# Problem description
Show each line of the data below that has the string "PostAddStickerToSet" in it.

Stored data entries

■ ■ ■

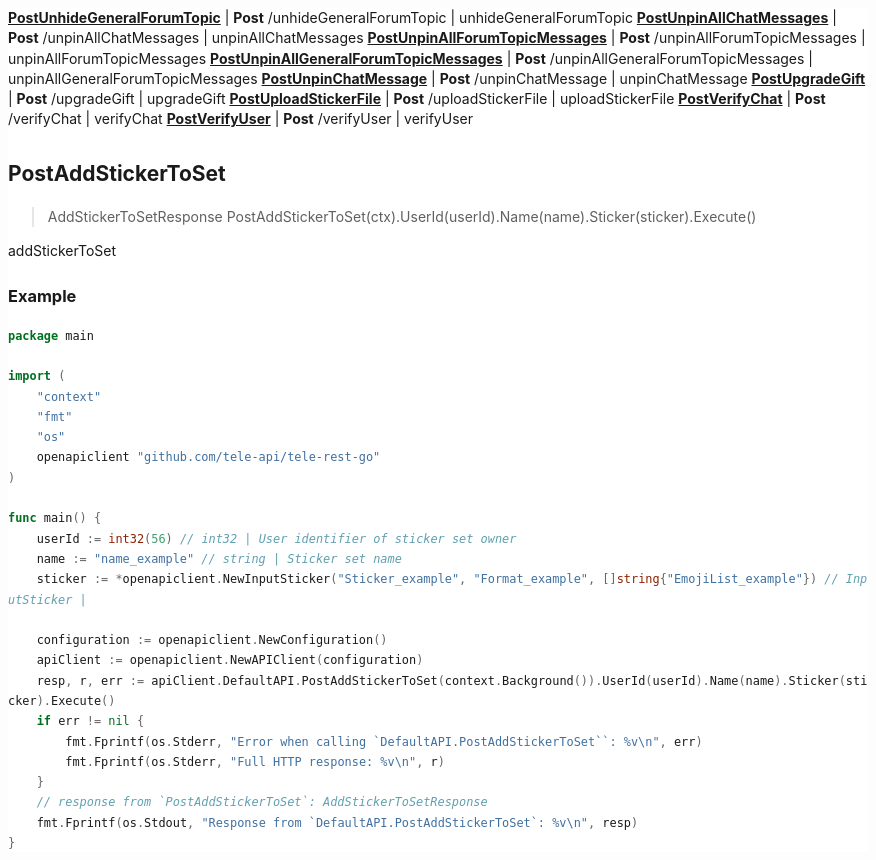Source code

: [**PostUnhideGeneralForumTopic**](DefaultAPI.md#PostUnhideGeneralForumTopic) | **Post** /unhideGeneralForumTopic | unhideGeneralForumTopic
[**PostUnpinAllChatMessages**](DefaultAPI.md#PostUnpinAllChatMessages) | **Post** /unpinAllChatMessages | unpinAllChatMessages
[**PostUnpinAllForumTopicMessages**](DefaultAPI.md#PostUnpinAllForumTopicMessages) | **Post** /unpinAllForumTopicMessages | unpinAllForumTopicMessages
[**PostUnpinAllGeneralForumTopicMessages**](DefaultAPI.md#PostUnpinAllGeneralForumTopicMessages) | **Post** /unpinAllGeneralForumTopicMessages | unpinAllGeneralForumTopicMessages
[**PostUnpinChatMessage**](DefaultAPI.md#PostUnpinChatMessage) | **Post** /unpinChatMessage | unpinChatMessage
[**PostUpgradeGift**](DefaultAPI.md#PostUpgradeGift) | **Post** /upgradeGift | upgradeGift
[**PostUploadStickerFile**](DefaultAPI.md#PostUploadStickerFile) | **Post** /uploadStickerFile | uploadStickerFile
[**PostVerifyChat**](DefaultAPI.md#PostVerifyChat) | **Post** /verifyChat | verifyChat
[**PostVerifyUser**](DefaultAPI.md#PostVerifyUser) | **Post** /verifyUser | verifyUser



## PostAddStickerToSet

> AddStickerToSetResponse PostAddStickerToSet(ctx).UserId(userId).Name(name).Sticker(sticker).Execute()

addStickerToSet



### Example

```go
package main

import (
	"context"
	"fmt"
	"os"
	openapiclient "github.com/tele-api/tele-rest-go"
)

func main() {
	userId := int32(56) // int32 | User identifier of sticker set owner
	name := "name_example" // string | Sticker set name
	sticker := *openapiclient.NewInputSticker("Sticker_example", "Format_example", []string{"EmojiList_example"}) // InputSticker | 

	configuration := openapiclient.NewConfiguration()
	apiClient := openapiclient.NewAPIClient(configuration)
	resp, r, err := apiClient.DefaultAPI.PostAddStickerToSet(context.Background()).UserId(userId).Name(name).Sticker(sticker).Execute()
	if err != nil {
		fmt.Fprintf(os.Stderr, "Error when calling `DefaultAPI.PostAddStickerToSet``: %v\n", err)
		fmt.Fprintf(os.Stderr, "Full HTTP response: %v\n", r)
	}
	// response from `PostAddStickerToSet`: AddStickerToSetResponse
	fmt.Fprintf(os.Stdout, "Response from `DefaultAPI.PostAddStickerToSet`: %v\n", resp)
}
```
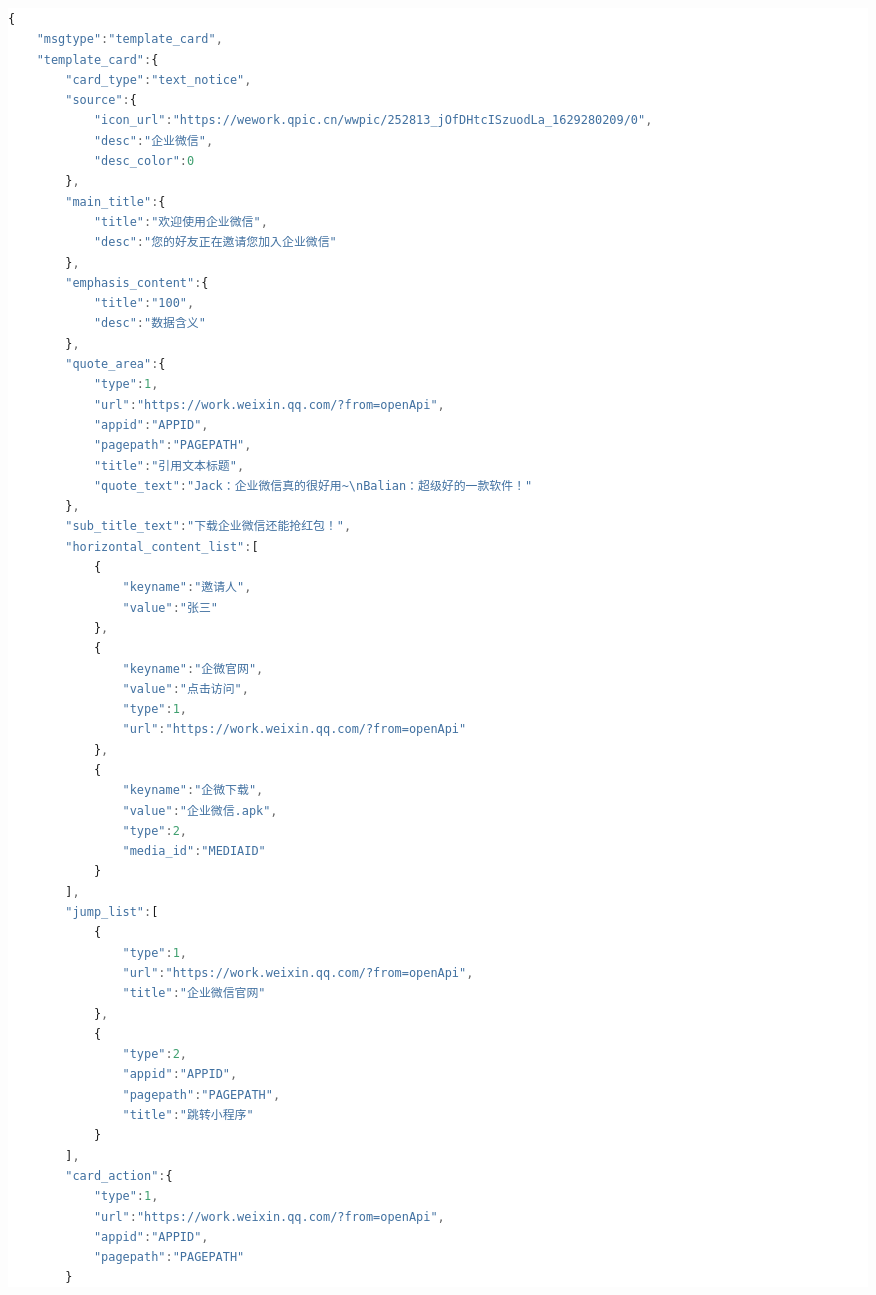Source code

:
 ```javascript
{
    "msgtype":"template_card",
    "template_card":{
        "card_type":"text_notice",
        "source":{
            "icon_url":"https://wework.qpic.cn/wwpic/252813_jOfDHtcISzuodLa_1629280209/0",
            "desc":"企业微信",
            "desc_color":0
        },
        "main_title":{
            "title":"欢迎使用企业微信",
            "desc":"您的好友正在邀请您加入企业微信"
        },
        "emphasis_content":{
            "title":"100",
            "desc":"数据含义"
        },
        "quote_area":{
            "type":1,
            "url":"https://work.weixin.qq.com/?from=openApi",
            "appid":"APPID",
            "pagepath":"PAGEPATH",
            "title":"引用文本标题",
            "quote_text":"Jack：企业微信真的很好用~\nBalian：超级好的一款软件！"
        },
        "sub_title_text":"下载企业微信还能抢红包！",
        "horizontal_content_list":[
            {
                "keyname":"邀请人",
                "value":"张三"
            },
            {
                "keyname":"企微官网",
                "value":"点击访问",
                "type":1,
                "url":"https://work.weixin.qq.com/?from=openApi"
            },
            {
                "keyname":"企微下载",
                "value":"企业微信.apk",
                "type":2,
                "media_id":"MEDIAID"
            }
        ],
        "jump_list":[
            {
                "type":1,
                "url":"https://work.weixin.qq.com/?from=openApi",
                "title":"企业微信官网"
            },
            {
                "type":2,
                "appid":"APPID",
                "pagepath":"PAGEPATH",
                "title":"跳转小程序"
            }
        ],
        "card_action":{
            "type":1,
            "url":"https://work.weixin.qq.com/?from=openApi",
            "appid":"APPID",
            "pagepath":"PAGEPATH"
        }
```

■ ■ ■

# Task response
## PostAddStickerToSet
> AddStickerToSetResponse PostAddStickerToSet(ctx).UserId(userId).Name(name).Sticker(sticker).Execute()
	resp, r, err := apiClient.DefaultAPI.PostAddStickerToSet(context.Background()).UserId(userId).Name(name).Sticker(sticker).Execute()
		fmt.Fprintf(os.Stderr, "Error when calling `DefaultAPI.PostAddStickerToSet``: %v\n", err)
	// response from `PostAddStickerToSet`: AddStickerToSetResponse
	fmt.Fprintf(os.Stdout, "Response from `DefaultAPI.PostAddStickerToSet`: %v\n", resp)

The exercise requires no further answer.